Back to Rook

OSD Migration

design/ceph/osd-migration.md

1.19.54.8 KB
Original Source

OSD Migration

Summary

  • Automatically replace OSDs in scenarios where the configuration change does not allow the OSDs to be upgraded.

Motivation:

  • Certain scenarios like enabling encryption on existing OSDs or changing the OSD backend store require the users to manually purge the OSDs and then create new ones. Rook should be able to migrate the OSDs automatically without any user intervention.

Goals

  • Support automatic OSD migration for following scenarios:
    • Change OSD backing store
    • Enable or Disable OSD encryption as a day-2 operation

Non-Goals/Deferred Features:

Migration of OSDs with following configurations is deferred for now and will considered in the future:

  • Hybrid OSDs where metadata (RocksDB+WAL) is placed on faster storage media and application data on slower media.
  • Setups with multiple OSDs per drive, though with recent Ceph releases the motivation for deploying this way is mostly obviated.
  • OSDs where Persistent Volumes are using partitioned disks due to a ceph issue.

Proposal

  • Since migration requires destroying of the OSD and cleaning data from the disk, a user confirmation in the CR is required before proceeding.
  • Operator would identify the OSDs that need migration according to the updated configuration and existing OSD deployment labels
  • Operator would display the status of OSD migration in the cephCluster CR status.

API Changes

  • Add spec.storage.migration in the CephCluster resource.

    yaml
    storage:
      migration:
          confirmation: yes-really-migrate-osds
    
    • confirmation: Confirmation from the user that they really want to migrate the OSDs. This field can only take the value yes-really-migrate-osds.

Enable Encryption

  • Storage spec for a brownfield cluster without encryption:
yaml
storage:
   storageClassDeviceSets:
     - name: set1
       count: 3
       encrypted: false
  • User can enable encryption by updating the spec:
yaml
 storage:
   migration:
    confirmation: "yes-really-migrate-osds"
   storageClassDeviceSets:
     - name: set1
       count: 3
       encrypted: true  # changed to true
  • Operator will check the OSD deployment encrypted: false to identify the OSDs that are not encrypted.
  • Operator will start the migration for these OSDs.

Update OSD backend Store:

  • Storage spec for a brownfield cluster without encryption would look like:
yaml
storage:
   store:
     type: bluestore
  • User can change backend store by updating the spec as below:
yaml
 storage:
   migration:
    confirmation: "yes-really-migrate-osds"
   store:
     type: <new-backend-store>  # changed to new backend store type (such as seastore in the future)
  • Operator will check the OSD deployment label osd-store to identify the OSDs that have different backend store.
  • Operator will start the migration for these OSDs.

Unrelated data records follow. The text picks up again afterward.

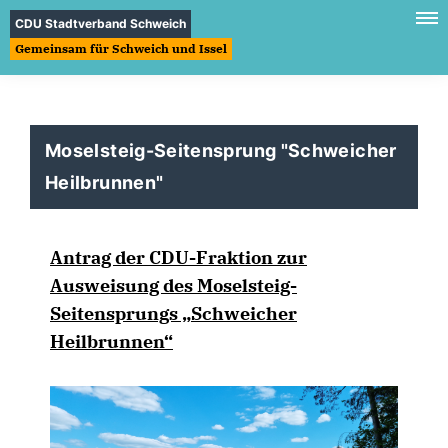
CDU Stadtverband Schweich
Gemeinsam für Schweich und Issel
Moselsteig-Seitensprung "Schweicher
Heilbrunnen"
Antrag der CDU-Fraktion zur
Ausweisung des Moselsteig-
Seitensprungs „Schweicher
Heilbrunnen“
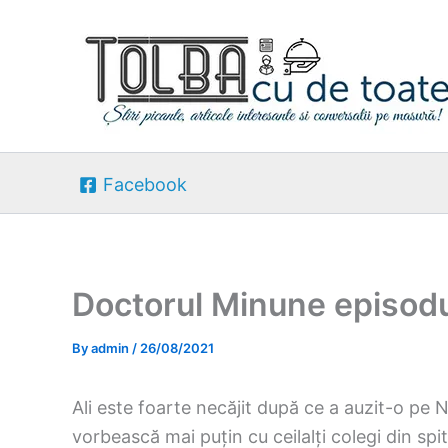
Skip
to
content
Facebook
Doctorul Minune episodu
By
admin
/
26/08/2021
Ali este foarte necăjit după ce a auzit-o pe Na
vorbească mai puțin cu ceilalți colegi din spi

Migrate OSDs for Multiple Scenarios

  • Users can update multiple settings in the cephCluster CR at the same time. For example, enable encryption and change backing store.
  • The operator would migrate the OSDs and apply all the new settings.

Migration Status:

  • Operator will store the OSD migration status info in status.storage.osd
    yaml
    status:
     storage:
        osd:
         migrationStatus:
          pending: 5
    
    • osd.migrationStatus.pending: Total number of OSDs that are pending migration.
    • The cluster's phase should be set to progressing while OSDs are migrating

Automated OSD Migration Process

  • The operator's reconciler will migrate one OSD at a time.
  • A configmap will be used to store the OSD ID currently being migrated.

OSD replacement steps:

  1. List all OSDs where osd-store:<osd store type> does not match spec.storage.store.type.
  2. If all PGs are not active+clean, do not proceed.
  3. If all PGs are active+clean but a previous OSD migration is not completed, do not proceed.
  4. If all PGs are active+clean and no migration is in progress, then select an OSD to be migrated.
  5. Delete the OSD deployment.
  6. Create an OSD prepare job with an environment variable indictating the OSD ID to be replaced.
  7. The OSD prepare pod will destroy the OSD (ceph osd destroy {id} --yes-i-really-mean-it) and prepare it again using the same OSD ID. Refer Destroy OSD for details.
  8. Once the destroyed OSD pod is recreated, delete the configmap.
  9. If there is any error during the OSD migration, then preserve the OSD ID being replaced in the configmap for next reconcile.
  10. Reconcile the operator and perform as same steps until all the OSDs have migrated to the new backend.

Risks

  • OSD migration involves destroying OSD and cleaning up backing disk. So I/O performance will be impacted during OSD migration as some bandwidth will be utilized for backfilling.